■ Exercise aim
Return every entry exactly, except for any pictures.

■ Task data
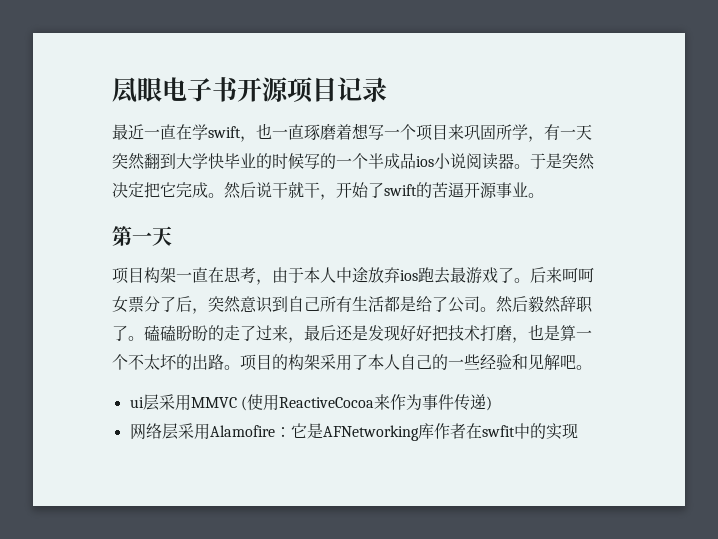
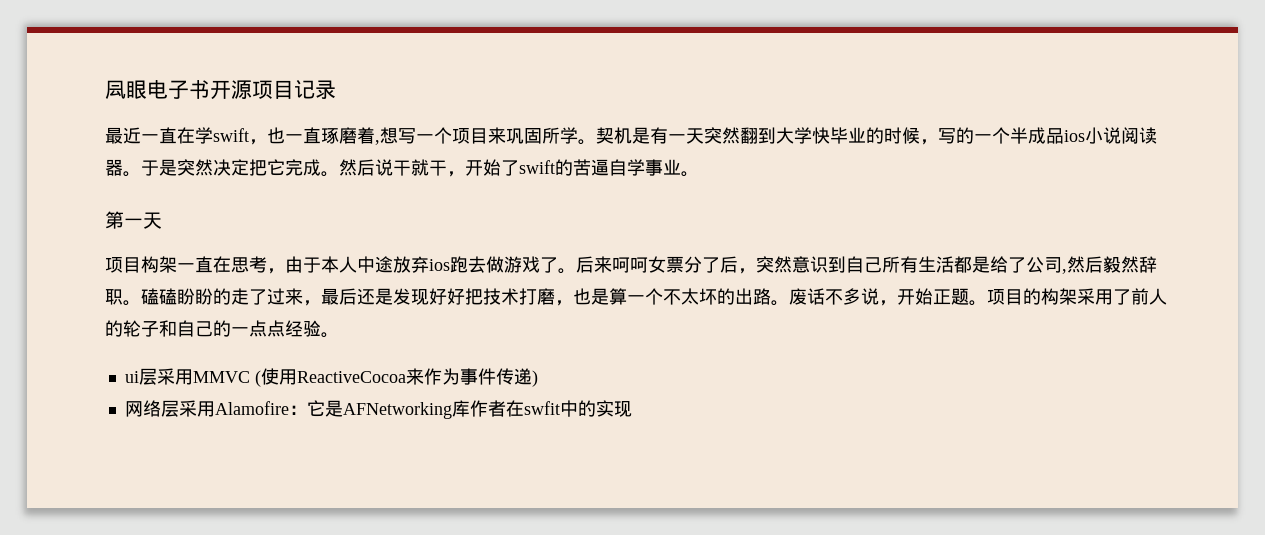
(352, 132) none -> [375,140,380,145] ,
[528,136,544,142] ， -> [578,127,650,145] 。契机是
(304, 161) none -> [920,139,938,145] ，
[464,182,497,198] 开源 -> [609,159,645,176] 自学
[450,267,466,283] 最 -> [486,256,504,273] 做
[480,307,496,312] 。 -> [1062,269,1067,274] ,
[112,325,128,341] 了 -> (123, 297) none
[240,354,576,371] 项目的构架采用了本人自己的一些经验和见解吧 -> [789,288,1167,306] [105,320,321,337] 废话不多说，开始正题。项目的构架采用了前人的轮子和自己的一点点经验

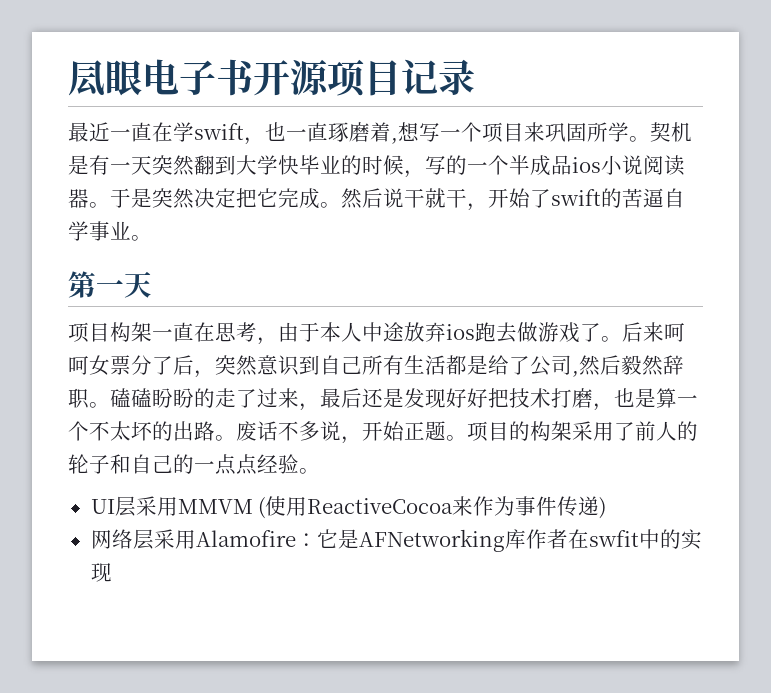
[124,368,250,385] ui层采用MMVC -> [90,496,253,517] UI层采用MMVM

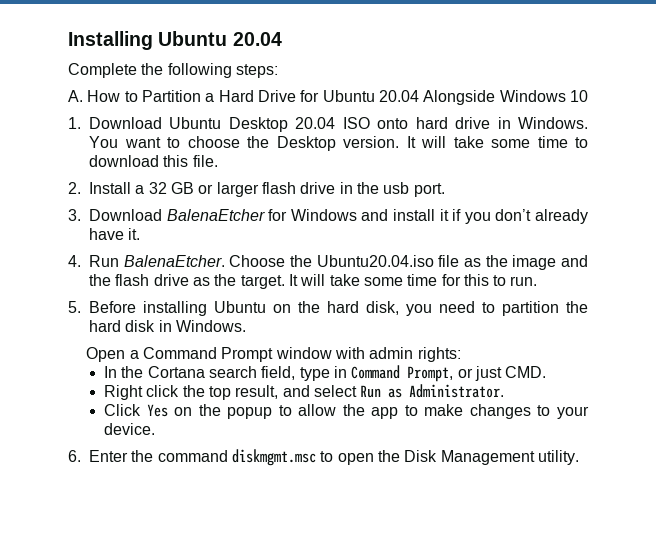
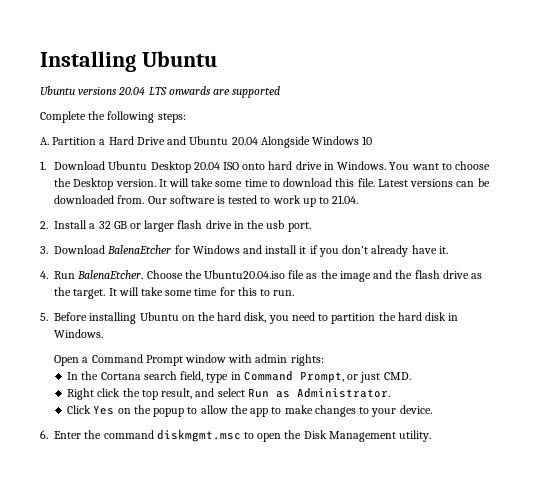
[232,32,282,46] 20.04 -> [40,86,281,98] // Ubuntu versions 20.04 LTS onwards are supported
[87,90,138,102] How to -> (49, 141) none
[300,90,320,102] for -> [167,136,187,145] and
(218, 161) none -> [377,178,490,187] [54,195,359,207] Latest versions can be downloaded from. Our software is tested to work up to 21.04.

■ Exercise solution
(352, 132) none -> [375,140,380,145] ,
[528,136,544,142] ， -> [578,127,650,145] 。契机是
(304, 161) none -> [920,139,938,145] ，
[464,182,497,198] 开源 -> [609,159,645,176] 自学
[450,267,466,283] 最 -> [486,256,504,273] 做
[480,307,496,312] 。 -> [1062,269,1067,274] ,
[112,325,128,341] 了 -> (123, 297) none
[240,354,576,371] 项目的构架采用了本人自己的一些经验和见解吧 -> [789,288,1167,306] [105,320,321,337] 废话不多说，开始正题。项目的构架采用了前人的轮子和自己的一点点经验

[124,368,250,385] ui层采用MMVC -> [90,496,253,517] UI层采用MMVM

[232,32,282,46] 20.04 -> [40,86,281,98] // Ubuntu versions 20.04 LTS onwards are supported
[87,90,138,102] How to -> (49, 141) none
[300,90,320,102] for -> [167,136,187,145] and
(218, 161) none -> [377,178,490,187] [54,195,359,207] Latest versions can be downloaded from. Our software is tested to work up to 21.04.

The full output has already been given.